This Doe v. Doe case was filed Monday in San Francisco Superior Court; plaintiff (described only as a “business executive”) is suing defendants for libel, false light, and harassment, but it’s basically a libel claim:

On or about May 21, 2019, Defendants caused to be published false and unprivileged statements directly injuring Plaintiff in his business and professional reputation by expressly stating in a written flyer … that Plaintiff is “an abuser.” The Flyer identified both Plaintiff and his employer’s names and their incomplete email addresses, as well as the hashtags: “#BelieveVictims” and “#SupportSurvivors.” … Defendants retained and paid individuals … to distribute copies of it outside of a nearby event space where Plaintiff was speaking at a private conference sponsored by his employer.

Now I understand why the plaintiff wants to be anonymous—if he is identified, then more people will hear of the accusations against him, even if he’s ultimately vindicated (or, as is more likely, the case eventually settles). But nearly all criminal defendants (except the very few whose identities have already become widely known), most civil defendants, and nearly all libel plaintiffs would prefer anonymity for the same reason; yet that’s not the way that our system works.

As Seventh Circuit Judge Richard Posner put it (in an opinion joined by Judges Frank Easterbrook and Ilana Rovner), “Judicial proceedings are supposed to be open, … in order to enable the proceedings to be monitored by the public. The concealment of a party’s name impedes public access to the facts of the case, which include the parties’ identity.” Indeed, even the great bulk of sexual harassment cases are litigated under both the plaintiffs’ and defendants’ real names.

There are, to be sure, exceptions; victims of outright sexual assault are generally allowed to use pseudonyms, for instance. Minors usually litigate under pseudonyms (whether John Doe or initials such as M.V.). Facial challenges to government actions—such as claims that a speech restriction is unconstitutionally overbroad on its face—are sometimes brought pseudonymously, with little controversy because the identity of the particular plaintiff is largely irrelevant in such cases (I was involved as a consultant in one such case). There are some other categories as well.

But, again, they are exceptions. That one has been accused—perhaps falsely—of bad behavior (e.g., sexual harassment as an employer) is generally not seen as sufficient to justify concealment of one’s name, whether one is a libel plaintiff, a sexual harassment civil defendant, or a criminal defendant.

What’s more, if the legal system really commits itself to concealing a libel plaintiff’s identity, it will have to suppress a great deal of information at the heart of the case, including the specific statement that’s alleged to be libelous.
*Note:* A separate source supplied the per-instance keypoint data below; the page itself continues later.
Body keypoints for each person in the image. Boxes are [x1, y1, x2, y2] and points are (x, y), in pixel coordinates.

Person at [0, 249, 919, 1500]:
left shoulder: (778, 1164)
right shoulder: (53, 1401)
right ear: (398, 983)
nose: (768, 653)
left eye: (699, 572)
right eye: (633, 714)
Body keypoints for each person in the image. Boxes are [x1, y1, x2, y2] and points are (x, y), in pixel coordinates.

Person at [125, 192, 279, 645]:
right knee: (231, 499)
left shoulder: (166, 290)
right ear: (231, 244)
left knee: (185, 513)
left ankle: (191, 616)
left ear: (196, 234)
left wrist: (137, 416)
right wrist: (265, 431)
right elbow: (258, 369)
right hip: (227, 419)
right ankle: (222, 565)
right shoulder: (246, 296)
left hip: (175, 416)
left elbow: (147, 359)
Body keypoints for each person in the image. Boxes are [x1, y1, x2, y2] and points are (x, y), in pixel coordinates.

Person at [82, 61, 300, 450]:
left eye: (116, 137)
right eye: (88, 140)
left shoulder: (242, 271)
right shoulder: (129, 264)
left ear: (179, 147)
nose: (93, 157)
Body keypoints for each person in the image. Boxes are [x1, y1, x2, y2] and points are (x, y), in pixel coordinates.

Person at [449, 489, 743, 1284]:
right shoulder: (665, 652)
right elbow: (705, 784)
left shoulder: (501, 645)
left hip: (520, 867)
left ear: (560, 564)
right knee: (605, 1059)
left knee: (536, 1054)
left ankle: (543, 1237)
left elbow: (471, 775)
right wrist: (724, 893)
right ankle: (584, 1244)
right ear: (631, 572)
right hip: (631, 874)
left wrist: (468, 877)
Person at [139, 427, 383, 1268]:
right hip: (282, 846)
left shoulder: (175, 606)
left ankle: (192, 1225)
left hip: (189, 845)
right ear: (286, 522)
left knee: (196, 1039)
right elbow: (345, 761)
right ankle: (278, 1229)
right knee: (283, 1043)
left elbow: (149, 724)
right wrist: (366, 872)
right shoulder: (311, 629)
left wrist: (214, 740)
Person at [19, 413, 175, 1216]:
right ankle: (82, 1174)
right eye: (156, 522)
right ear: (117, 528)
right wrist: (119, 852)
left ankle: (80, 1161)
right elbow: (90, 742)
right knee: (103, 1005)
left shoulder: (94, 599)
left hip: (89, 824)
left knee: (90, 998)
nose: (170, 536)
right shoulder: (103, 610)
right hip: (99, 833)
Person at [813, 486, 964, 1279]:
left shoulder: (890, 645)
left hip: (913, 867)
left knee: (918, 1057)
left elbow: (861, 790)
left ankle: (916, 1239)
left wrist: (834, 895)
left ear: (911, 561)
After all, even if the plaintiff’s name is redacted from the statement, there will often be enough to identify the plaintiff—for instance, in online libel cases, if the material hasn’t yet been removed, including any part of it in court filings may make it easy for people to just Google that part and see the whole statement. (The wrongful search optimization lawsuit I blogged about two weeks ago is an example of that; I found the underlying facts using Lexis, a pay service, but I think they could have been found via Google as well.)

That may push the court towards not just allowing pseudonymity but also sealing the allegedly libelous statements that are at the very heart of the litigation (as I’ve seen happen in at least two pseudonymous libel lawsuits). And that would make it much harder for the public to monitor how courts are resolving the libel lawsuits—and in the process monitor (and perhaps critique) when and why courts are restricting defendants’ speech, whether through damages awards or injunctions.

Of course, a court could adopt pseudonymity without sealing, perhaps on the theory that pseudonymity will at least expose the plaintiff’s identity less to casual searchers, even if determined reporters (and others) who really want to cover the case can figure out what’s going on. But my sense is that allowing a libel plaintiff to proceed as a Doe is often just the first step towards broader public access restrictions as well.

In any event, I thought I’d flag this case as an interesting example of this broader question—and an interesting consequence of the recent increase in public attention to alleged sexual harassment. I hope to write about a few other such cases in coming months as well.